McKee was referring to his recent visit to Indianola High School: On Feb. 17, his high school alma mater inaugurated the Paul McKee Jazz Festival, rebranded in tribute to an illustrious alumnus. “It’s a huge honor and a big event,” he explains. “Forty bands competed in the festival—from middle school to high school. 

“Next year, I’m going to write a piece for the Indianola High School Jazz Band—and maybe come back and play something.” This year, McKee served as a guest judge.

 Indianola High School Band.McKee speaks with the Indianola High School Wind Ensemble sharing stories and life advice.
Photo courtesy: Indianola High School Band

Being recognized in this way invites reflection on an unusual life in music—one in which McKee nimbly juggles academics with exciting experiences in jazz performance including a stint with the legendary Woody Herman’s Thundering Herd. 

“I always wanted to play,” he says. “But I felt that getting a college degree would be a wise choice, so I earned music education and composition degrees. I later had the opportunity to send an audition tape to the Woody Herman band. That was in 1984. 

“I had sought out opportunities to go out on the road—so when they brought me on board, I was ecstatic. It was one of the big deals of my lifetime.” 

McKee’s years as a traveling musician still serve as a valuable experience to share with his students. “I always strive to teach by example,” he points out. “I give them the ball and let them run with it.”
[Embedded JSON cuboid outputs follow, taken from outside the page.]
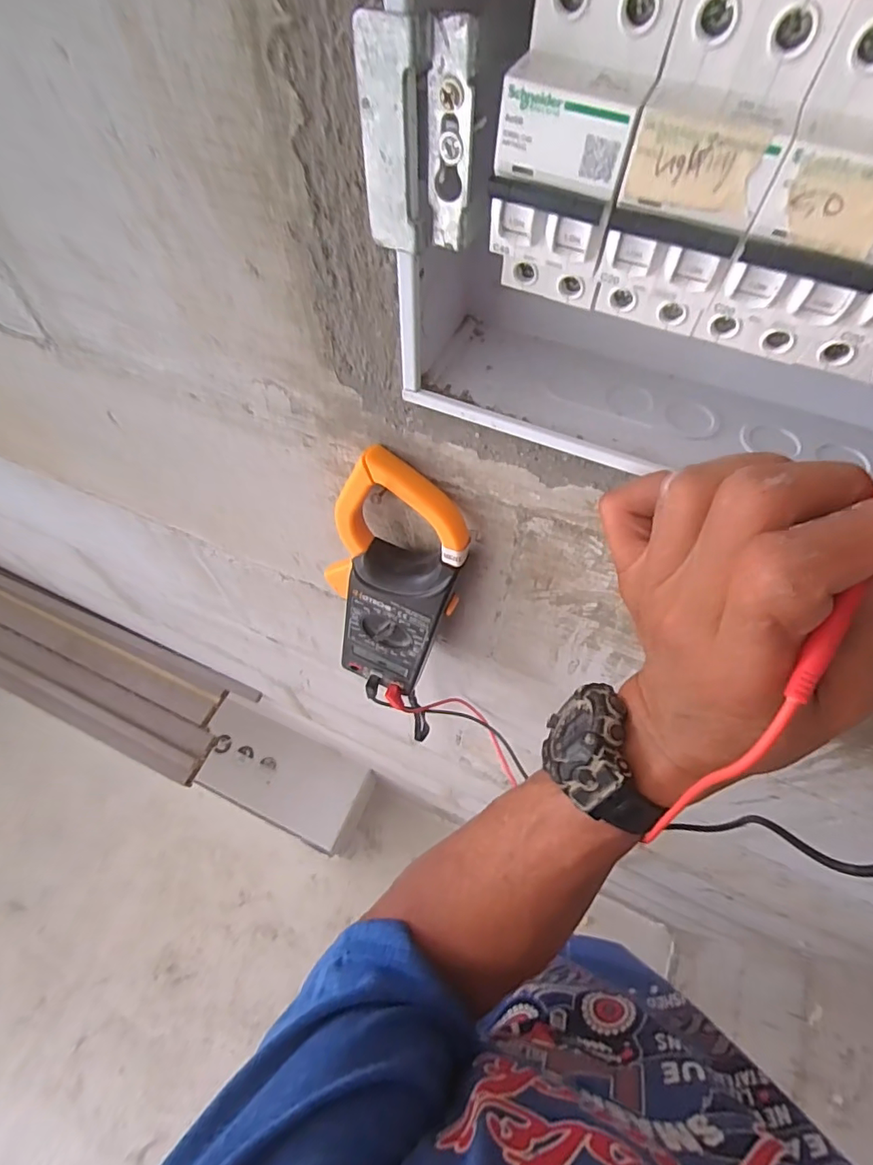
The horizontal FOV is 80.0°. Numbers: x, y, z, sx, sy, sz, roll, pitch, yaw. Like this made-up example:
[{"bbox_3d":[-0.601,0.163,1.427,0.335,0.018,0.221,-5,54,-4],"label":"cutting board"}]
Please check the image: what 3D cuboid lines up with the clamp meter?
[{"bbox_3d":[-0.033,0.009,0.356,0.094,0.214,0.052,21,60,11],"label":"clamp meter"}]

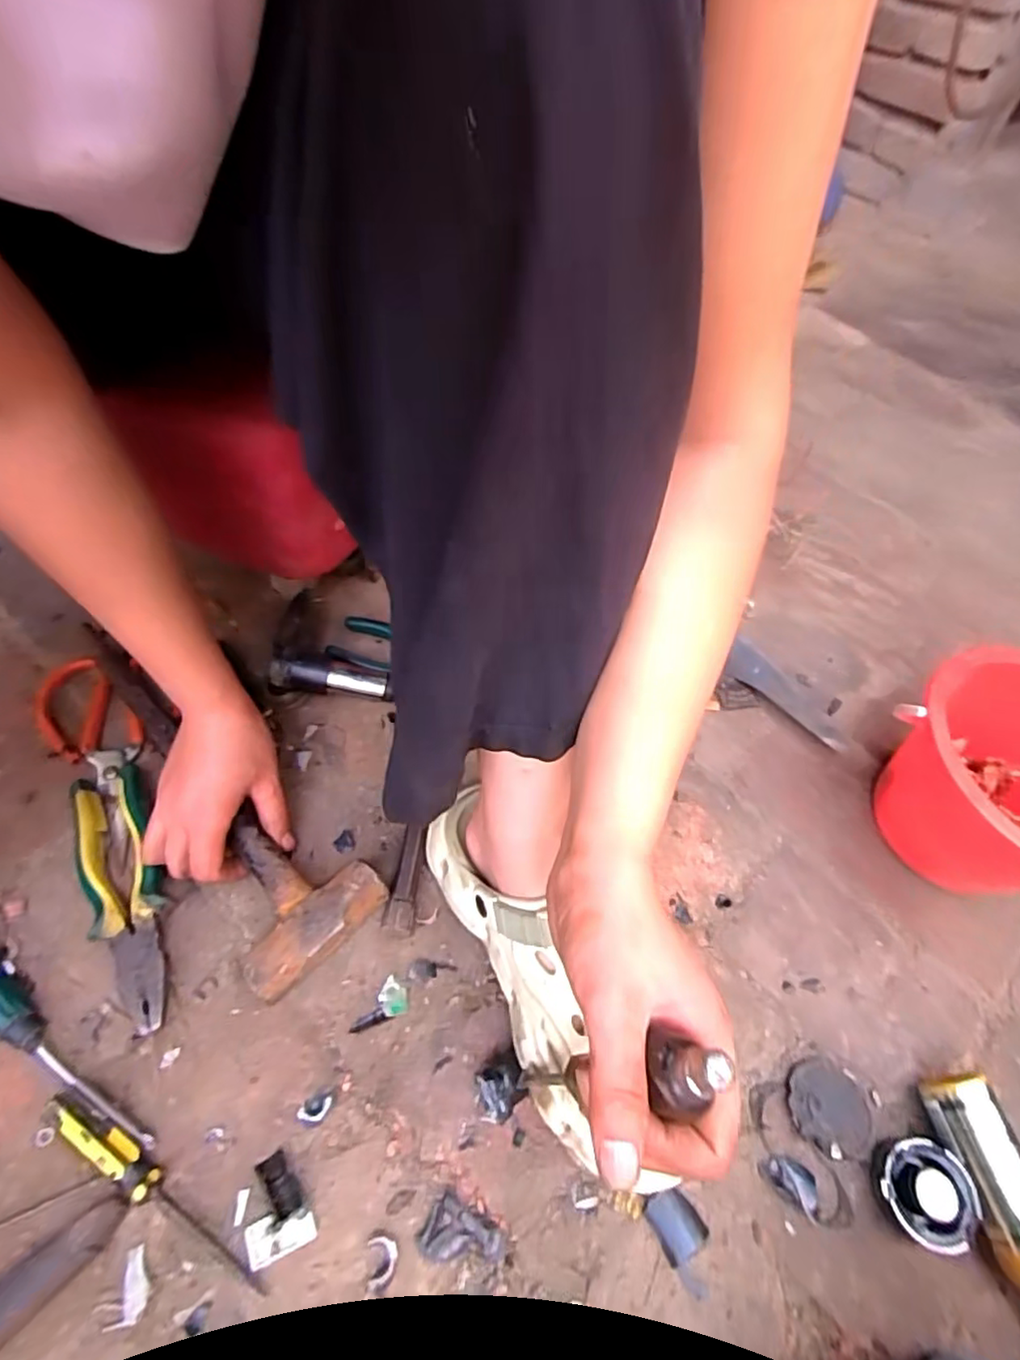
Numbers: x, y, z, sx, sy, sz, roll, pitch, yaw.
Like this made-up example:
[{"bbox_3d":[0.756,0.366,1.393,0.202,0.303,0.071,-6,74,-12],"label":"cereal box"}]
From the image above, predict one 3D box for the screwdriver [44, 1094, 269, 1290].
[{"bbox_3d":[-0.204,0.295,0.358,0.158,0.016,0.018,39,63,5],"label":"screwdriver"}]

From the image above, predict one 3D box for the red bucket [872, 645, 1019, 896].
[{"bbox_3d":[0.378,0.087,0.479,0.168,0.137,0.179,3,56,-4],"label":"red bucket"}]

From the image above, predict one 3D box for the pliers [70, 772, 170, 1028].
[{"bbox_3d":[-0.268,0.144,0.428,0.046,0.016,0.188,-20,60,-18],"label":"pliers"}]

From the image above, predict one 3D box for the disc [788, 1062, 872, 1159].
[{"bbox_3d":[0.209,0.279,0.405,0.053,0.006,0.049,3,56,-4],"label":"disc"}]

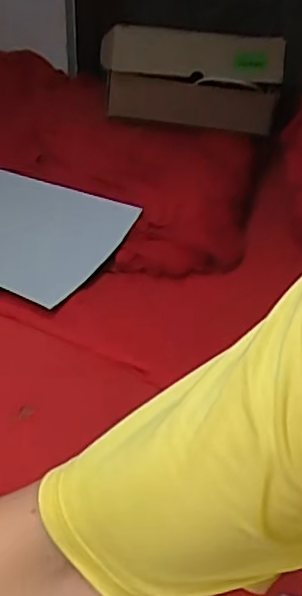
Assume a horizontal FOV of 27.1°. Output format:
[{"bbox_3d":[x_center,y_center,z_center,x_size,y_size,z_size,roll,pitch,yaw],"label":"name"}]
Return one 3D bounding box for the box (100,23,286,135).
[{"bbox_3d":[0.063,-0.347,0.973,0.269,0.134,0.114,2,35,-4],"label":"box"}]

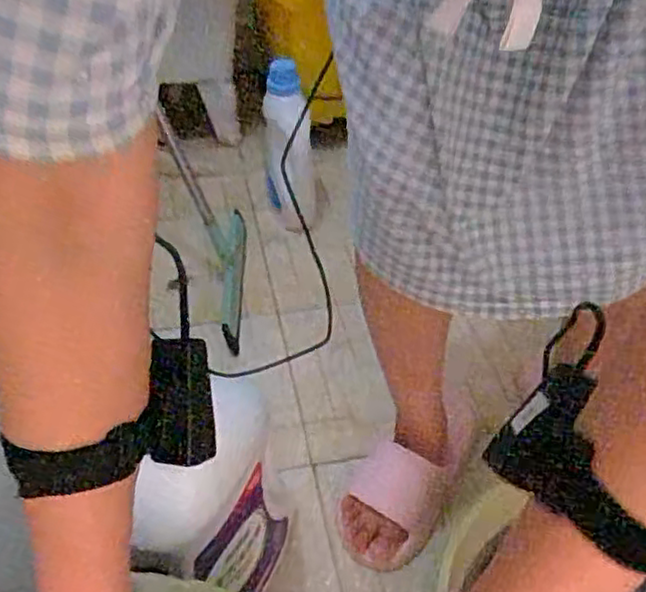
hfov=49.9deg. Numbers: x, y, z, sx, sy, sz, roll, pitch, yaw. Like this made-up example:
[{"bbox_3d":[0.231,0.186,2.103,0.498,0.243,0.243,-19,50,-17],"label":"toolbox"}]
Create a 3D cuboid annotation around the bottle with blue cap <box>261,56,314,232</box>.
[{"bbox_3d":[-0.064,-0.270,1.252,0.077,0.298,0.078,-4,9,3],"label":"bottle with blue cap"}]

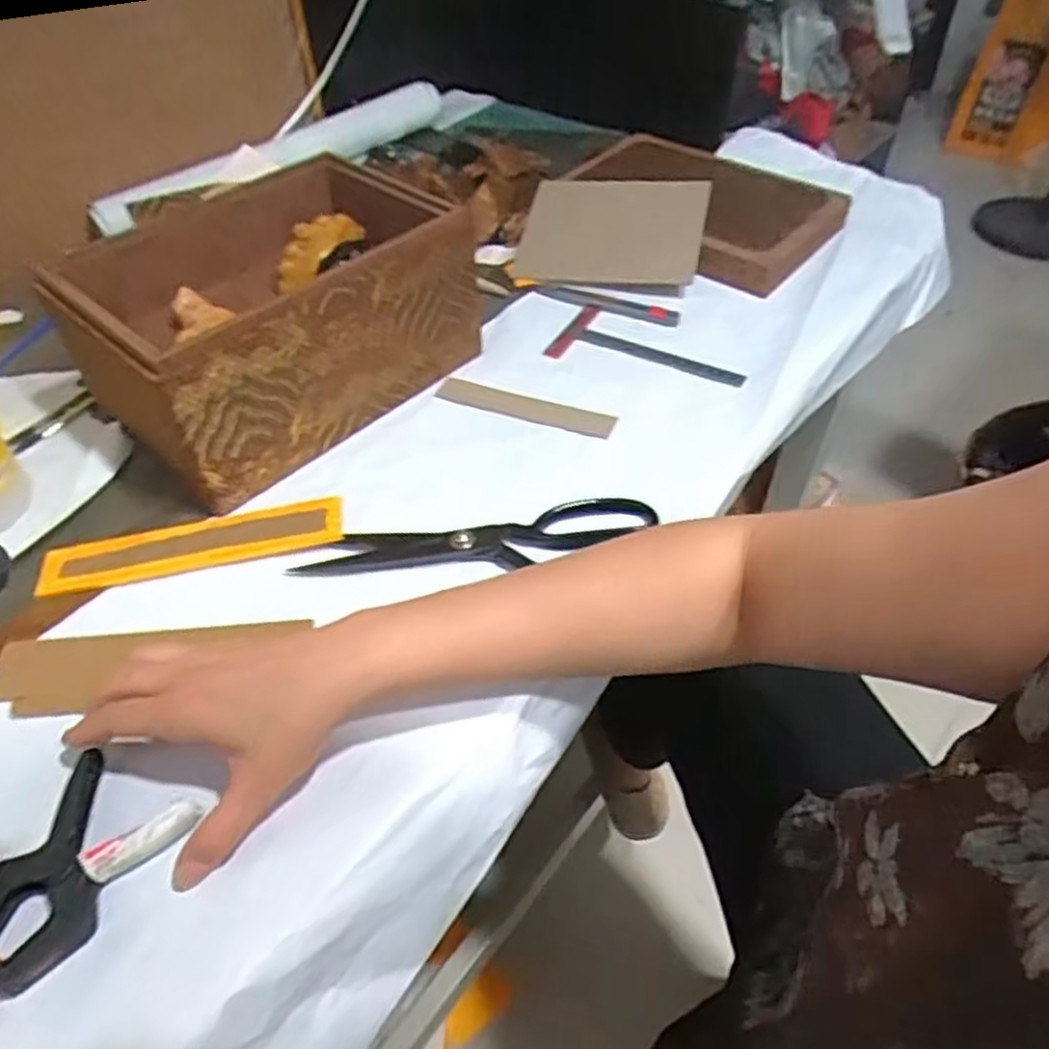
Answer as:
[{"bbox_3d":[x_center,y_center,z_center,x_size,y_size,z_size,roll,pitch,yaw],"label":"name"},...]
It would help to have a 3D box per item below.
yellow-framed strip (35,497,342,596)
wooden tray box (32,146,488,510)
[{"bbox_3d":[-0.227,0.014,0.521,0.201,0.008,0.038,-11,57,-5],"label":"yellow-framed strip"},{"bbox_3d":[-0.204,-0.174,0.609,0.205,0.131,0.265,35,58,27],"label":"wooden tray box"}]

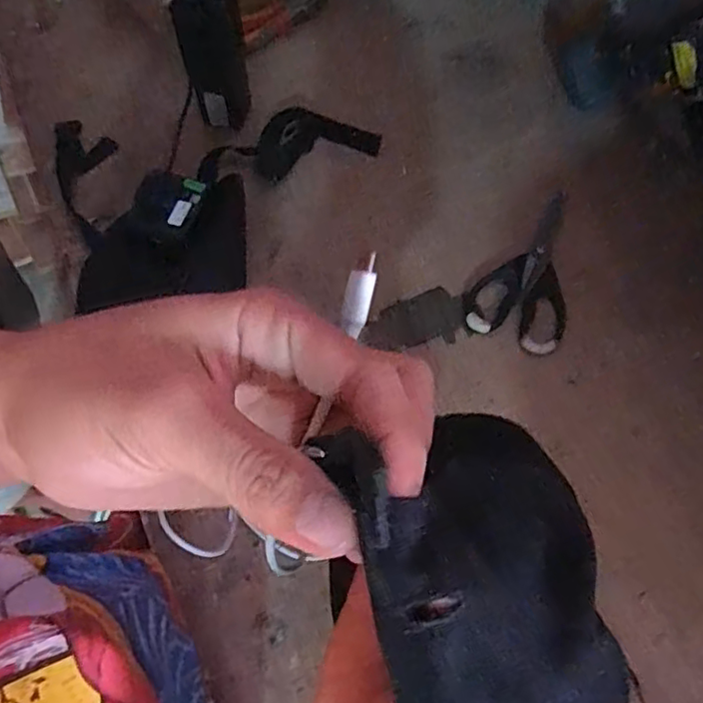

On May 9, McKee’s impact will extend beyond the classroom to the university commencement ceremony at Folsom Field stadium, premiering his new arrangement of the familiar theme from Sir Edward Elgar’s Pomp & Circumstance March No. 1 In D (1901), performed and recorded by students in the college’s Thompson Jazz Studies Program. “It’s a contemporary arrangement in three parts capturing the diversity of our graduates and our campus community,” explains McKee. “You’ll hear a big band rendition of the march, then in the Latin montuno style and finally in the New Orleans style that should lighten things up for everybody.”

This eclectic musical mix both mirrors McKee’s approach to life and the lessons he imparts in his teaching, and reflects the College of Music’s universal musician mission: “The more skills you have, the stronger a candidate you are for finding interesting, interdisciplinary work,” he says. “That’s what I reinforce in mentoring my students. I encourage them to build on what they’ve experienced, what they’ve learned and what they know, and to understand how much they have to offer.”